A Data Scientist's Guide to OCI

Oracle Cloud Infrastructure (OCI) provides a family of artificial intelligence (AI) and machine learning (ML) services. This guide gives data scientists an introductory tour of those services using the ML life cycle as its framework.

The Machine Learning Life Cycle

Building a machine learning (ML) model is an iterative process. Many of the necessary steps are repeated and modified until data scientists are satisfied with the model's performance. This process requires much data exploration, visualization, and experimentation.

The OCI Data Science service supports a data scientist throughout the full ML life cycle. It rapidly builds, trains, deploys, and manages ML models. Data Science users work in a familiar JupyterLab notebook interface where they write Python code and have access to the open source libraries.

Tip

Watch a brief overview video of the Data Science service.

As a prerequisite to using Data Science for the ML life cycle, you need to prepare your OCI environment and workspace. Then you perform the following tasks:

You can also explore all of our ML and AI offerings and visit additional resources.

Data can be prepared, transformed, and manipulated with the built-in functions of the ADS SDK. Underlying an ADSDataset object is a Pandas data frame.

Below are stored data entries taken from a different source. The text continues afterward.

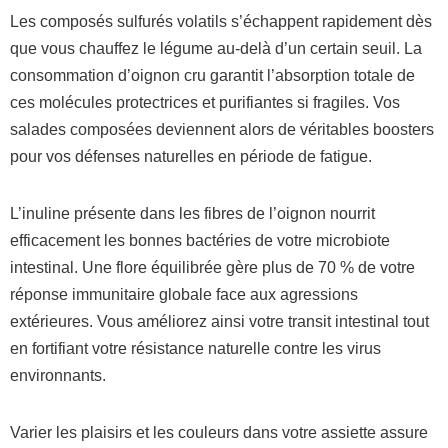
Les composés sulfurés volatils s’échappent rapidement dès
que vous chauffez le légume au-delà d’un certain seuil. La
consommation d’oignon cru garantit l’absorption totale de
ces molécules protectrices et purifiantes si fragiles. Vos
salades composées deviennent alors de véritables boosters
pour vos défenses naturelles en période de fatigue.
L’inuline présente dans les fibres de l’oignon nourrit
efficacement les bonnes bactéries de votre microbiote
intestinal. Une flore équilibrée gère plus de 70 % de votre
réponse immunitaire globale face aux agressions
extérieures. Vous améliorez ainsi votre transit intestinal tout
en fortifiant votre résistance naturelle contre les virus
environnants.
Varier les plaisirs et les couleurs dans votre assiette assure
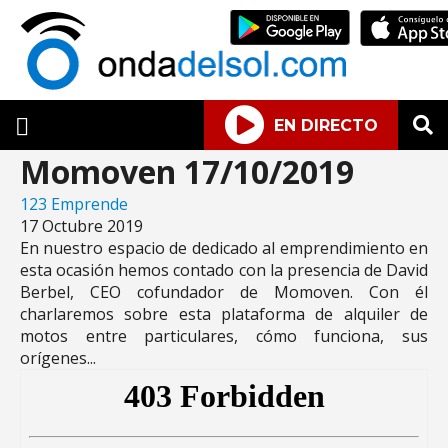
EN DIRECTO
Momoven 17/10/2019
123 Emprende
17 Octubre 2019
En nuestro espacio de dedicado al emprendimiento en
esta ocasión hemos contado con la presencia de David
Berbel, CEO cofundador de Momoven. Con él
charlaremos sobre esta plataforma de alquiler de
motos entre particulares, cómo funciona, sus
orígenes...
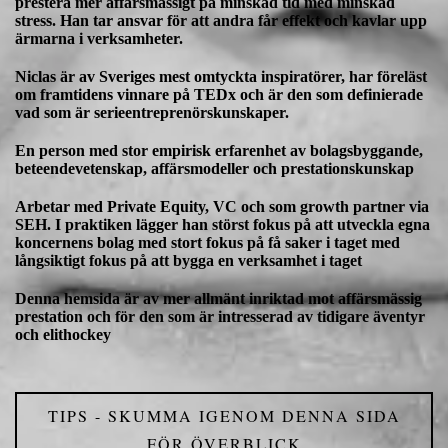
prestera mer affärsmässigt på minskad tid med minskad
stress. Han tar ansvar för att andra får effekt och kavlar upp
ärmarna i verksamheter.
Niclas är av Sveriges mest omtyckta inspiratörer, har föreläst
om framtidens vinnare på TEDx och är den som definierade
vad som är serieentreprenörskunskaper.
En person med stor empirisk erfarenhet av bolagsbyggande,
beteendevetenskap, affärsmodeller och prestationskunskap
Arbetar med Private Equity, VC och som growth partner via
SEH. I praktiken lägger han störst fokus på att utveckla egna
koncernens bolag med stort fokus på få saker i taget med
långsiktigt fokus på att bygga en verksamhet i taget
Denna hemsida är av mer allmänt inriktad mot affärsmässig
prestation och för den som är intresserad av tidigare äventyr
och elithockey
TIPS - SKUMMA IGENOM DENNA SIDA
FÖR ÖVERBLICK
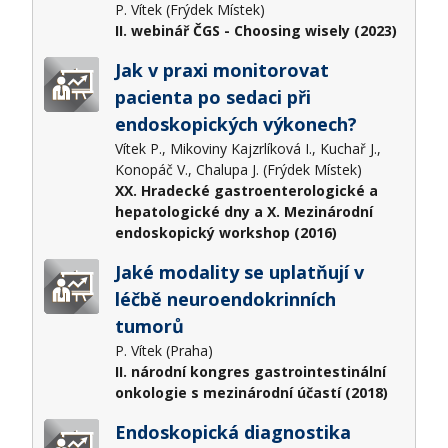
P. Vítek (Frýdek Místek)
II. webinář ČGS - Choosing wisely (2023)
Jak v praxi monitorovat
pacienta po sedaci při
endoskopických výkonech?
Vítek P., Mikoviny Kajzrlíková I., Kuchař J.,
Konopáč V., Chalupa J. (Frýdek Místek)
XX. Hradecké gastroenterologické a
hepatologické dny a X. Mezinárodní
endoskopický workshop (2016)
Jaké modality se uplatňují v
léčbě neuroendokrinních
tumorů
P. Vítek (Praha)
II. národní kongres gastrointestinální
onkologie s mezinárodní účastí (2018)
Endoskopická diagnostika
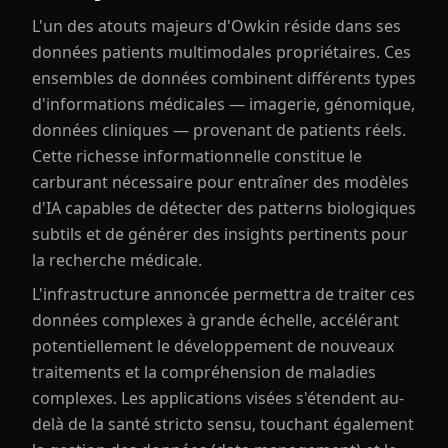
L'un des atouts majeurs d'Owkin réside dans ses
données patients multimodales propriétaires. Ces
ensembles de données combinent différents types
d'informations médicales — imagerie, génomique,
données cliniques — provenant de patients réels.
Cette richesse informationnelle constitue le
carburant nécessaire pour entraîner des modèles
d'IA capables de détecter des patterns biologiques
subtils et de générer des insights pertinents pour
la recherche médicale.
L'infrastructure annoncée permettra de traiter ces
données complexes à grande échelle, accélérant
potentiellement le développement de nouveaux
traitements et la compréhension de maladies
complexes. Les applications visées s'étendent au-
delà de la santé stricto sensu, touchant également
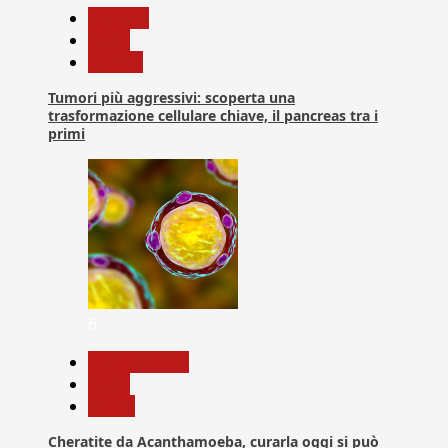
biologia
News
Ricerca
Tumori più aggressivi: scoperta una
trasformazione cellulare chiave, il pancreas tra i
primi
6
Com. Stampa
News
Salute
Cheratite da Acanthamoeba, curarla oggi si può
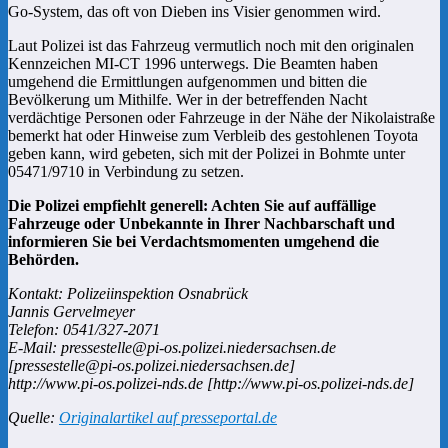
Go-System, das oft von Dieben ins Visier genommen wird.
Laut Polizei ist das Fahrzeug vermutlich noch mit den originalen
Kennzeichen MI-CT 1996 unterwegs. Die Beamten haben
umgehend die Ermittlungen aufgenommen und bitten die
Bevölkerung um Mithilfe. Wer in der betreffenden Nacht
verdächtige Personen oder Fahrzeuge in der Nähe der Nikolaistraße
bemerkt hat oder Hinweise zum Verbleib des gestohlenen Toyota
geben kann, wird gebeten, sich mit der Polizei in Bohmte unter
05471/9710 in Verbindung zu setzen.
Die Polizei empfiehlt generell: Achten Sie auf auffällige
Fahrzeuge oder Unbekannte in Ihrer Nachbarschaft und
informieren Sie bei Verdachtsmomenten umgehend die
Behörden.
Kontakt: Polizeiinspektion Osnabrück
Jannis Gervelmeyer
Telefon: 0541/327-2071
E-Mail: pressestelle@pi-os.polizei.niedersachsen.de
[pressestelle@pi-os.polizei.niedersachsen.de]
http://www.pi-os.polizei-nds.de [http://www.pi-os.polizei-nds.de]
Quelle:
Originalartikel auf presseportal.de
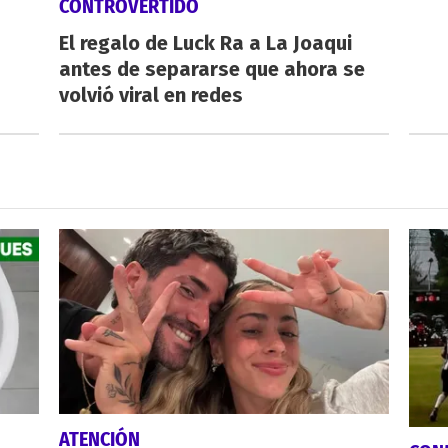
CONTROVERTIDO
El regalo de Luck Ra a La Joaqui
antes de separarse que ahora se
volvió viral en redes
ATENCIÓN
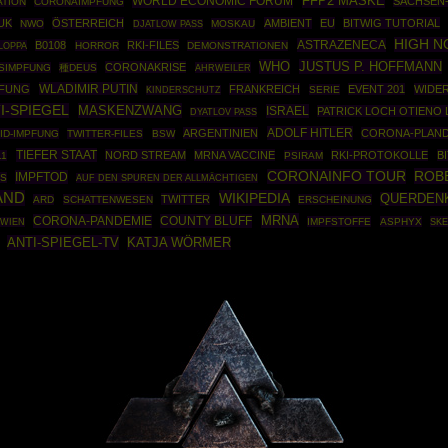
WORLD ECONOMIC FORUM
FFP2 MASKE
SACHSEN
ATION
CORONAIMPFUNG
UK
ÖSTERREICH
AMBIENT
EU
BITWIG TUTORIAL
NWO
MOSKAU
DJATLOW PASS
HIGH 
ASTRAZENECA
B0108
RKI-FILES
LOPPA
HORROR
DEMONSTRATIONEN
WHO
JUSTUS P. HOFFMANN
CORONAKRISE
SIMPFUNG
種DEUS
AHRWEILER
WLADIMIR PUTIN
PFUNG
FRANKREICH
EVENT 201
WIDE
SERIE
KINDERSCHUTZ
I-SPIEGEL
MASKENZWANG
ISRAEL
PATRICK LOCH OTIENO
DYATLOV PASS
ADOLF HITLER
ARGENTINIEN
CORONA-PLAND
ID-IMPFUNG
TWITTER-FILES
BSW
TIEFER STAAT
NORD STREAM
MRNA VACCINE
RKI-PROTOKOLLE
B
11
PSIRAM
ROB
CORONAINFO TOUR
IMPFTOD
ES
AUF DEN SPUREN DER ALLMÄCHTIGEN
AND
WIKIPEDIA
QUERDEN
TWITTER
ARD
SCHATTENWESEN
ERSCHEINUNG
MRNA
CORONA-PANDEMIE
COUNTY BLUFF
IMPFSTOFFE
ASPHYX
SKE
WIEN
ANTI-SPIEGEL-TV
KATJA WÖRMER
Powered By :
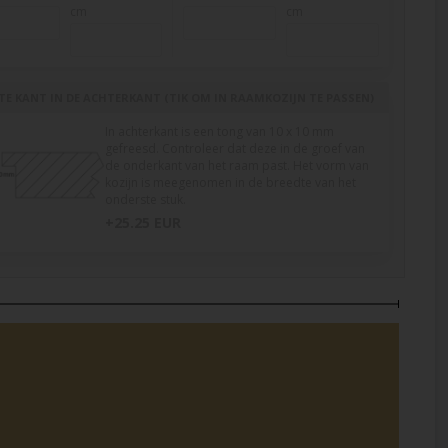
cm
cm
TE KANT IN DE ACHTERKANT (TIK OM IN RAAMKOZIJN TE PASSEN)
In achterkant is een tong van 10 x 10 mm
gefreesd. Controleer dat deze in de groef van
de onderkant van het raam past. Het vorm van
kozijn is meegenomen in de breedte van het
onderste stuk.
+25.25 EUR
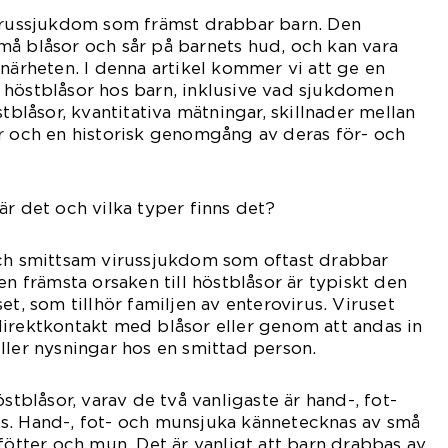
virussjukdom som främst drabbar barn. Den
må blåsor och sår på barnets hud, och kan vara
 närheten. I denna artikel kommer vi att ge en
 höstblåsor hos barn, inklusive vad sjukdomen
stblåsor, kvantitativa mätningar, skillnader mellan
r och en historisk genomgång av deras för- och
är det och vilka typer finns det?
och smittsam virussjukdom som oftast drabbar
en främsta orsaken till höstblåsor är typiskt den
et, som tillhör familjen av enterovirus. Viruset
irektkontakt med blåsor eller genom att andas in
ller nysningar hos en smittad person.
östblåsor, varav de två vanligaste är hand-, fot-
s. Hand-, fot- och munsjuka kännetecknas av små
 fötter och mun. Det är vanligt att barn drabbas av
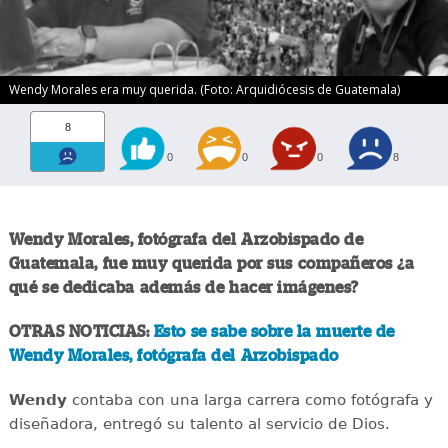
Wendy Morales era muy querida. (Foto: Arquidiócesis de Guatemala)
8
0
0
0
8
Wendy Morales, fotógrafa del Arzobispado de
Guatemala, fue muy querida por sus compañeros ¿a
qué se dedicaba además de hacer imágenes?
OTRAS NOTICIAS:
Esto se sabe sobre la muerte de
Wendy Morales, fotógrafa del Arzobispado
Wendy
contaba con una larga carrera como fotógrafa y
diseñadora, entregó su talento al servicio de Dios.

Any operation that can be performed on a pandas data frame can also be applied to an ADS dataset.

Note

All ADS datasets are immutable and any transforms that are applied result in a new dataset.

Prepare

Your data might be incomplete, inconsistent, or contain errors. You can use the ADS SDK to perform the following tasks:

Combine and clean data by using row and column operations.
Impute data by finding and replacing null values.
Encode categories.

Note

You can use feature types to separate how data is represented physically from what the data measures. You can create and assign many feature types to data. Read a blog post that explains how feature types improve your workflow.

Transform

You can the following methods in the ADS SDK to automatically transform a dataset:

suggest_recommendations() displays issues and recommends changes and code to fix the issues
auto_transform() returns a transformed dataset with all recommendations and optimizations applied automatically
visualize_transforms() visualizes the transformation that has been performed on a dataset

OCI Data Science also supports open source data manipulation tools such as pandas, Dask, and NumPy.

Tip

After all data transformations are complete, you can split the data into a train and test set or a train, test, and validation set.

Visualize and Explore

Visualization is one of the initial steps used to derive value from data. It lets analysts to efficiently gain insights from the data and guides exploratory data analysis. The ADS SDK includes a smart visualization tool that automatically detects the data type and renders plots that optimally represent the characteristics of the data. Following are some automatic visualization methods:

show_in_notebook() provides a comprehensive preview of a dataset's basic information
show_corr() includes the correlation ratio, the Pearson method, and the Cramer V method
Tip

Read a blog post that shows how to use these techniques to discover relationships in your data.
plot() uses automatic plotting to explore the relationship between two columns
feature_plot() uses custom plotting and visualizations using feature types

You can also use the ADS SDK call() method to plot data using your preferred libraries and packages, such as seaborn, Matplotlib, Plotly, Bokeh, and Geographic Information System (GIS). See the ADS SDK examples.

After the model training and evaluation processes are complete, the best candidate models are saved so they can be deployed. Read about model deployments and their key components.

Tip

The ADS SDK has a set of classes that push a model to production in a few steps. For more information, see Model Serialization.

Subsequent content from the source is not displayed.